### WHAT TO DO
Repeat the lines of the material verbatim, from its first line through the line containing "Registrandoti al nostro", with both ends included.

Dataset entries:
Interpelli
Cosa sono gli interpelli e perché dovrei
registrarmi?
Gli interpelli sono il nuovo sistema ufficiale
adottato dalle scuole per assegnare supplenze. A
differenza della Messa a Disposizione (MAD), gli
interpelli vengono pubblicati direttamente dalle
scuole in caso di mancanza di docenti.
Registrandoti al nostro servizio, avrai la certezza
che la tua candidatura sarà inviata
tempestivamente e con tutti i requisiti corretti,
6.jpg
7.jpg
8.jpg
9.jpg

### COMPLETED EXERCISE
Interpelli
Cosa sono gli interpelli e perché dovrei
registrarmi?
Gli interpelli sono il nuovo sistema ufficiale
adottato dalle scuole per assegnare supplenze. A
differenza della Messa a Disposizione (MAD), gli
interpelli vengono pubblicati direttamente dalle
scuole in caso di mancanza di docenti.
Registrandoti al nostro servizio, avrai la certezza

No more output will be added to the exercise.